• Dataset excerpts:
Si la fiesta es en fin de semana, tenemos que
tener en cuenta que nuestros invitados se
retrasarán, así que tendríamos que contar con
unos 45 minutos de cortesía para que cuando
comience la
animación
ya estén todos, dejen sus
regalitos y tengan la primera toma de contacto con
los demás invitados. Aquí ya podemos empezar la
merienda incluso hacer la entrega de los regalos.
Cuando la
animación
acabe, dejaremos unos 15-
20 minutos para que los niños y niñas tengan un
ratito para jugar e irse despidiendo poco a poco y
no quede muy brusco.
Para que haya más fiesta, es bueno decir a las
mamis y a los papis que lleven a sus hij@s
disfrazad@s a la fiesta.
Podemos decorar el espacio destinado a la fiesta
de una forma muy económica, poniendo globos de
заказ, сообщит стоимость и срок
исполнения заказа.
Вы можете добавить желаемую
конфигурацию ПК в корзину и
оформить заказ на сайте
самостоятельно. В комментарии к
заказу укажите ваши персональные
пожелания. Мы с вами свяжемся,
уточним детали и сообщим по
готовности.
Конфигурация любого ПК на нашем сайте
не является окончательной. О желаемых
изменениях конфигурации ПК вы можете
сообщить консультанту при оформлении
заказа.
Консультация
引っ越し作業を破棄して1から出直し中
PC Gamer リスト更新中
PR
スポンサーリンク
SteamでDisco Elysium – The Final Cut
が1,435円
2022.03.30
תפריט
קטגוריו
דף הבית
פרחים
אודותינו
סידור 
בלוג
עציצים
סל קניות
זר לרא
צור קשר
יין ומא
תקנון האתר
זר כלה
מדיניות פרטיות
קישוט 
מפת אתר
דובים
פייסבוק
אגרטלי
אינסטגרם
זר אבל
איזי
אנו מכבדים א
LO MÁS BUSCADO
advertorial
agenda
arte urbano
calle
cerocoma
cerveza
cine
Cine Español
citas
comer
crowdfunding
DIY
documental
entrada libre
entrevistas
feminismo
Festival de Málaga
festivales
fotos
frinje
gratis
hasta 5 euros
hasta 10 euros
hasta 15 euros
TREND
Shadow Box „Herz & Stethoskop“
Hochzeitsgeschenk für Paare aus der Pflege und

...

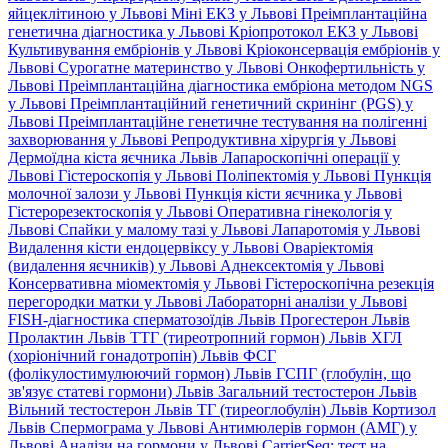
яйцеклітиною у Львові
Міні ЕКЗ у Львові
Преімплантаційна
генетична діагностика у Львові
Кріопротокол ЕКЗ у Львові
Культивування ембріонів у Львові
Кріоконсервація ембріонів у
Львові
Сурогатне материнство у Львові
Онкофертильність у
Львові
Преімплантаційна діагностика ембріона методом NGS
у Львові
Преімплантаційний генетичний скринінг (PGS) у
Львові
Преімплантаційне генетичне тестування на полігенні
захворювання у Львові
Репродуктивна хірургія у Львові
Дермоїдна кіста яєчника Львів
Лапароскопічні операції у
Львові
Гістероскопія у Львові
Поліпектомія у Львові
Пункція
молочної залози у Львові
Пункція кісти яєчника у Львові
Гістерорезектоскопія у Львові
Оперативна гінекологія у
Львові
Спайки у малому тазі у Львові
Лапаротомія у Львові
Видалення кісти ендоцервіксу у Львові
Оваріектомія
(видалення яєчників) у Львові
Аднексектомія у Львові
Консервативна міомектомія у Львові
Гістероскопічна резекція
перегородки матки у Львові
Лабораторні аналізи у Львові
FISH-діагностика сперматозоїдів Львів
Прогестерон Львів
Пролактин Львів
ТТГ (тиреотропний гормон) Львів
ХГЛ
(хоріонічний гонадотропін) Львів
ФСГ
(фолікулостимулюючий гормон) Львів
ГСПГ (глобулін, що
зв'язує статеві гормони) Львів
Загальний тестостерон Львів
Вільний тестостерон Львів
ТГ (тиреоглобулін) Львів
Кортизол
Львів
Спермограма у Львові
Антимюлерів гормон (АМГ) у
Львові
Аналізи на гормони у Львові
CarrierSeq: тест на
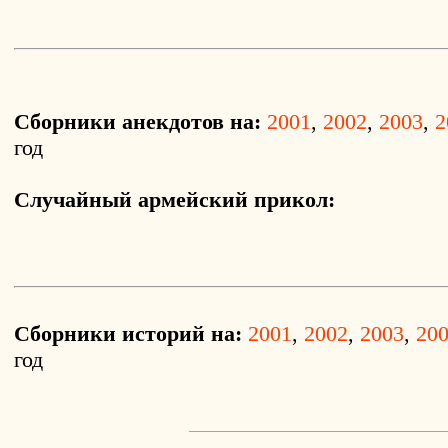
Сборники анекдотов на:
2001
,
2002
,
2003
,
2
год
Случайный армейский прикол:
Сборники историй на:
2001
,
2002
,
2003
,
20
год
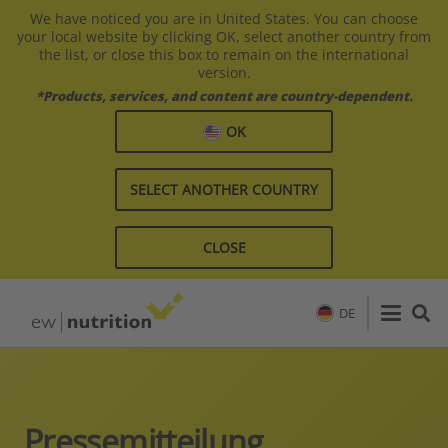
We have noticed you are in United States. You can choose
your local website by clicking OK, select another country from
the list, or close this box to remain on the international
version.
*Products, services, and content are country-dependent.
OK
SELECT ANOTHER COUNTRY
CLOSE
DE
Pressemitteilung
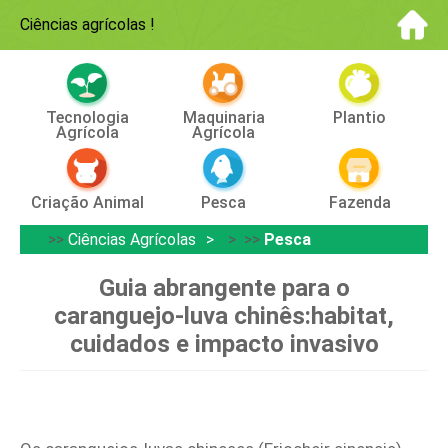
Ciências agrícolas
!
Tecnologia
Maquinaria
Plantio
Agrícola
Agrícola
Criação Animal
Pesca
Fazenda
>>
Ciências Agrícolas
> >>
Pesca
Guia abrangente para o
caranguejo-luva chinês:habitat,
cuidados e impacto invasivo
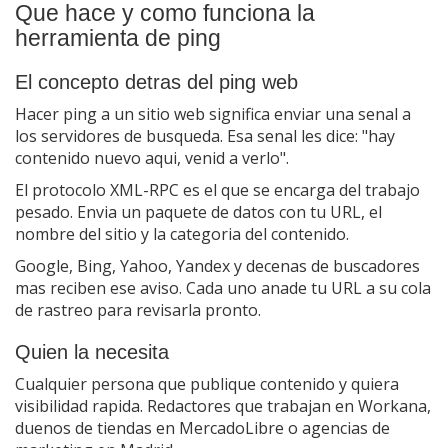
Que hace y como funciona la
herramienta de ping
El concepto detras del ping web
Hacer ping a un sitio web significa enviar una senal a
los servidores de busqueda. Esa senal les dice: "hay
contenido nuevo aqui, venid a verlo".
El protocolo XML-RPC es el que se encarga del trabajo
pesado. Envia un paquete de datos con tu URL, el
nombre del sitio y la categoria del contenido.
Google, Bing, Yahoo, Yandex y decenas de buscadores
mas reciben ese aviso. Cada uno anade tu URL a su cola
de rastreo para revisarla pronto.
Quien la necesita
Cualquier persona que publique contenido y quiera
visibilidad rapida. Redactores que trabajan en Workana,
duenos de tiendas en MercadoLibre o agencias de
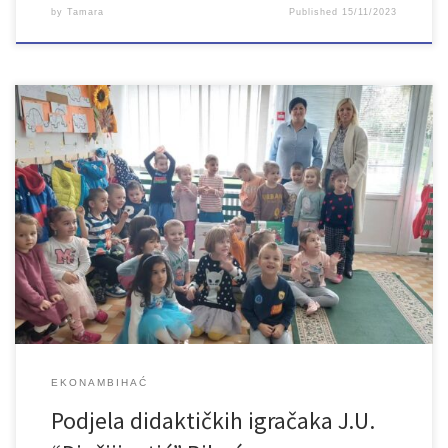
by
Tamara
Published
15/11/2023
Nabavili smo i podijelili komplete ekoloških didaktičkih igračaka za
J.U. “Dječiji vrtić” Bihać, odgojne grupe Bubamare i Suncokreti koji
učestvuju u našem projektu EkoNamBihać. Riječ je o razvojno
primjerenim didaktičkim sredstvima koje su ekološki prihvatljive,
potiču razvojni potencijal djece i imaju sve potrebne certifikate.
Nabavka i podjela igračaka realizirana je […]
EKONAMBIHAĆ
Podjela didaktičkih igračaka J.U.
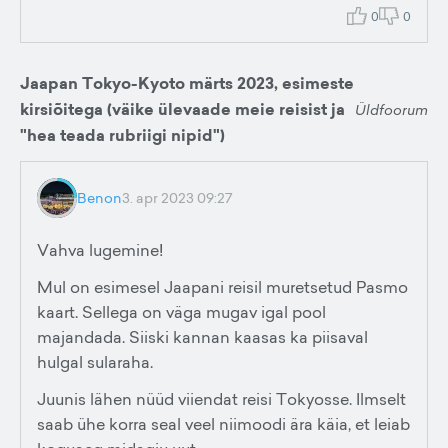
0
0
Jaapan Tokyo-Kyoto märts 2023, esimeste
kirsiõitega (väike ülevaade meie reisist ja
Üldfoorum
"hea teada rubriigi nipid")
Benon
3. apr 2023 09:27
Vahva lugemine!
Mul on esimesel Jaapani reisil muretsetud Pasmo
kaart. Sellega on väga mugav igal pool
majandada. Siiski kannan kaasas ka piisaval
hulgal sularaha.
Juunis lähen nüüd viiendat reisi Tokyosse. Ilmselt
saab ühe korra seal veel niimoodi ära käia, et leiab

• Brief: Copy the lines between the line holding "Que hace y como funciona la" and the line holding "nombre del sitio", inclusive, swapping each "senal" for "aviso" and keeping everything else unchanged.

• Your solution:
Que hace y como funciona la
herramienta de ping
El concepto detras del ping web
Hacer ping a un sitio web significa enviar una aviso a
los servidores de busqueda. Esa aviso les dice: "hay
contenido nuevo aqui, venid a verlo".
El protocolo XML-RPC es el que se encarga del trabajo
pesado. Envia un paquete de datos con tu URL, el
nombre del sitio y la categoria del contenido.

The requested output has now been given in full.